SHERMAN, TEXAS— Austin College hosted the 8th Women’s Health Forum and Student Research Showcase titled “Modeling Cancer Progression and Impact of DNA Repair Regulation” on November 29, 2022. Ayesha Shafi ’09 Ph.D. assistant professor at the Uniformed Services University of the Health Sciences in Bethesda, Maryland, was the keynote speaker.
Shafi focuses her research at USU on defining the mechanisms and biomarkers of therapeutic resistant prostate cancer to develop better treatment strategies.
Dr. Lance Barton, biology professor, coordinates and oversees the conference. He said, “We always ask the keynote speaker to present about their career journey and their academic training, as well as their own research into cancer biology or women’s health issues. The goal is to engage the broader college community in discussions of diseases, research, and aspects of public health that will affect all of us directly or indirectly.”
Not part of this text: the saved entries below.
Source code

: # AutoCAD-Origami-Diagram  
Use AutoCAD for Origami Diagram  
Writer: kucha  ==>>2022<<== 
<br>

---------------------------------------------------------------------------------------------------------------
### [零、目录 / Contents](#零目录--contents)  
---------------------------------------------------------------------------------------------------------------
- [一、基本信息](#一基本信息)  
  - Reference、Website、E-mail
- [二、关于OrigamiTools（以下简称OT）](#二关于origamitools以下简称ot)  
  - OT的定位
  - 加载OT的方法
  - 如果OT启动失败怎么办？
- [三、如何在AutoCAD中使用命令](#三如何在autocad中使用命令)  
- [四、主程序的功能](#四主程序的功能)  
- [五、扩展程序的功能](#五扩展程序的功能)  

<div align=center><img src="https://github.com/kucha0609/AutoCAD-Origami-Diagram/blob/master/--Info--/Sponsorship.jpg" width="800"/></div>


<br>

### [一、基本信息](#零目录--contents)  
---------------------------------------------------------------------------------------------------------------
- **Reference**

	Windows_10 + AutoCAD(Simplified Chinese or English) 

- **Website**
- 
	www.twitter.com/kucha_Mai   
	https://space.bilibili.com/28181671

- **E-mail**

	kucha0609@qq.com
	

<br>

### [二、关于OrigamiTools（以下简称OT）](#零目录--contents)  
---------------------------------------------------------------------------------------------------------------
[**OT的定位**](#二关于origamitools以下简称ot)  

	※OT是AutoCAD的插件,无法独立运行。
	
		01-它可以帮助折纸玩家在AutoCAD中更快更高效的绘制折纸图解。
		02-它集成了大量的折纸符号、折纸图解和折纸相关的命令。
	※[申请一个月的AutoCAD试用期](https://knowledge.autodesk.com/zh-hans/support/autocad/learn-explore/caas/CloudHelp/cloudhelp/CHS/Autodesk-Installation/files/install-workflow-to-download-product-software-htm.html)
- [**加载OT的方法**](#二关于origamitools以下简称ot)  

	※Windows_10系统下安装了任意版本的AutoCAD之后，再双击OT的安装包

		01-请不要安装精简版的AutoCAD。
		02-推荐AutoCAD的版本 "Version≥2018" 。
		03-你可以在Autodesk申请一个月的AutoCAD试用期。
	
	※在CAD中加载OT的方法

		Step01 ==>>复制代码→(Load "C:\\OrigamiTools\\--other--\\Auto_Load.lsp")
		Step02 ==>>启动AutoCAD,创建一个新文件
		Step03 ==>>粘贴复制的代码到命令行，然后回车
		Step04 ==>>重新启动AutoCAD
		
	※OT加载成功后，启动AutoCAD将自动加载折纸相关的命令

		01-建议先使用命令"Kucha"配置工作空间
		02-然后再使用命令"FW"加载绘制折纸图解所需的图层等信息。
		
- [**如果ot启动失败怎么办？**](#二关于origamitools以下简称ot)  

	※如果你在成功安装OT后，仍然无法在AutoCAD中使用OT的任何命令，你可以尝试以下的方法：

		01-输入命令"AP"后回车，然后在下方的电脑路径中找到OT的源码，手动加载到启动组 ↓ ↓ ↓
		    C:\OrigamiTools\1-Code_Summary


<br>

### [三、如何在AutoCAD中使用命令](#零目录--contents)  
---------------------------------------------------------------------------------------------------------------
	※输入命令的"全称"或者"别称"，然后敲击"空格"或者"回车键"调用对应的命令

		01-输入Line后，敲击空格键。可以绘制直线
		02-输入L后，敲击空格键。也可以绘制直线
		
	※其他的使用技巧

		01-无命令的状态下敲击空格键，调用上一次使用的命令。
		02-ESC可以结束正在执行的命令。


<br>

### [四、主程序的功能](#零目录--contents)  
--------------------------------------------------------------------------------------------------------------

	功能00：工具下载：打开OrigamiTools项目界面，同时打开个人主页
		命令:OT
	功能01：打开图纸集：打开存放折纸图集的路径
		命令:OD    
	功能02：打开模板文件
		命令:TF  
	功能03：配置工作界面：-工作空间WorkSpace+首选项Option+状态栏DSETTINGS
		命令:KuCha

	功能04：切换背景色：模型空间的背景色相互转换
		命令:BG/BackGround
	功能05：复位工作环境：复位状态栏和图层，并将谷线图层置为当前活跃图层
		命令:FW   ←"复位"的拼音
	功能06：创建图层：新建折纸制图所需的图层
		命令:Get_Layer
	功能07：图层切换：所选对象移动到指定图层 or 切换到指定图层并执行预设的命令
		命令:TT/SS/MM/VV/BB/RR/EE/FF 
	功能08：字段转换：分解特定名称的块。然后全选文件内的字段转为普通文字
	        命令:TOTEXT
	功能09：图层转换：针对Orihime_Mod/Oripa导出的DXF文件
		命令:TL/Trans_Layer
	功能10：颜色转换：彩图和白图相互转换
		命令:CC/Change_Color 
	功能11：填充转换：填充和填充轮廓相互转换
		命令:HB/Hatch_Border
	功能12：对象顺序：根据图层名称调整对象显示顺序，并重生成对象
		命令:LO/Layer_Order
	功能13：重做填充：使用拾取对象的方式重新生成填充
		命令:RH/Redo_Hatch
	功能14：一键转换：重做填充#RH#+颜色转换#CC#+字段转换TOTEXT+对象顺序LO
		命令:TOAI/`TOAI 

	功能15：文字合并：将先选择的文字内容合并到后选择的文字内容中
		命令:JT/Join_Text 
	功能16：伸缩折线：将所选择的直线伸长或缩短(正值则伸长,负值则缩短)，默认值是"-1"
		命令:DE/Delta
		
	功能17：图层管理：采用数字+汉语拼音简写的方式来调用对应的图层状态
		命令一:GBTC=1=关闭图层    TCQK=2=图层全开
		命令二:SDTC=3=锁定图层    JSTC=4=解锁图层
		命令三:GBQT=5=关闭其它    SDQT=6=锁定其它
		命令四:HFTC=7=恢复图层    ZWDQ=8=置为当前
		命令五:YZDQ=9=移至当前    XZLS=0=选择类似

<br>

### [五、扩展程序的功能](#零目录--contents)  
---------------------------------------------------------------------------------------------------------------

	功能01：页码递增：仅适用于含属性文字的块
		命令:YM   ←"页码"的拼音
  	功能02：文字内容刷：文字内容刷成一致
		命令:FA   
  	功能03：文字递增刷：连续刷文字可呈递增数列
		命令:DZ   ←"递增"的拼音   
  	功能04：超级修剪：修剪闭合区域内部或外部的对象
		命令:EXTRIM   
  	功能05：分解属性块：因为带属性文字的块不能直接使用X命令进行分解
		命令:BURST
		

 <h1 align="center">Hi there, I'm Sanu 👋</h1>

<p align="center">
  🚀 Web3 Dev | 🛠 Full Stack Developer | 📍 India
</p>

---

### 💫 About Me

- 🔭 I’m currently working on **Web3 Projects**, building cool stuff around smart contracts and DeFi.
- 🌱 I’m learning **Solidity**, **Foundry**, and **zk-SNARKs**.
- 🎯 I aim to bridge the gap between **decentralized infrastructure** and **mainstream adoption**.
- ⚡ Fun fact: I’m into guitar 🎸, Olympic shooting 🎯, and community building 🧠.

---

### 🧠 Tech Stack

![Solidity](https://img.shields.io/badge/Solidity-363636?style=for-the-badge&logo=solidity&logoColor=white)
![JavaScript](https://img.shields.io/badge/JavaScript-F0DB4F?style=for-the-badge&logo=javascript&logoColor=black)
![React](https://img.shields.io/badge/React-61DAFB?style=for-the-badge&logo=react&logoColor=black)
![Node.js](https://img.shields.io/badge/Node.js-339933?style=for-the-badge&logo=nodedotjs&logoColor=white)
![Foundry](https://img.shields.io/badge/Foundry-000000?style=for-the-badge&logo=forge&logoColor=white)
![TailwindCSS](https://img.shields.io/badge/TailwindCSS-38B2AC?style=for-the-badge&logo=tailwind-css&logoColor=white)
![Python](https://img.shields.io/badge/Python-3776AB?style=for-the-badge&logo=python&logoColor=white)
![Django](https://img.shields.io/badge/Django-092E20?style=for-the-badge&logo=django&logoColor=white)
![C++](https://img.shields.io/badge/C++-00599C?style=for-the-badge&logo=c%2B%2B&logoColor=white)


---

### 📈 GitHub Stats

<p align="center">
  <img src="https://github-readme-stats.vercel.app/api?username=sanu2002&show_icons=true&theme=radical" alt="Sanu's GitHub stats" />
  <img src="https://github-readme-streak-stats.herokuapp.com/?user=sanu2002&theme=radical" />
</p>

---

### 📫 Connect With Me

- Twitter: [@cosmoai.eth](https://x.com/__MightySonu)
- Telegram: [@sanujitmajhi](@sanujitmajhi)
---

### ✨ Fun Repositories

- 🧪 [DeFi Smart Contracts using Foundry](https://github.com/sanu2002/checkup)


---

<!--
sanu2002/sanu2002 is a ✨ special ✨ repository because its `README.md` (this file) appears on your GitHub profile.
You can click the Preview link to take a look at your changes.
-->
Rounding out the Forum, Austin College students who participated in 2022 Summer Research and those in the current Developmental Biology course presented their posters.
The Forum is funded by a grant from the Discovery Foundation that supports student research and course-based undergraduate research experience (CURE) in cell biology.
“The goal is to showcase student projects in different disciplines and to enable students to interact with an off-campus researcher,” Barton said. “Since cancer develops from defects in basic cell biology, it can arise from almost any cell type in almost every organ and affect human physiology in a myriad of ways. Finding cures and preventative solutions to these chronic diseases requires innovative approaches and integration of knowledge from several disciplines or sub-disciplines.”
The annual forum provides opportunities for students to practice communicating their knowledge and receive feedback on their project designs, hypotheses, and conclusions. “The ability to communicate technical and complex biological concepts to diverse audiences is a professional skill needed by every physician and scientist,” Barton said.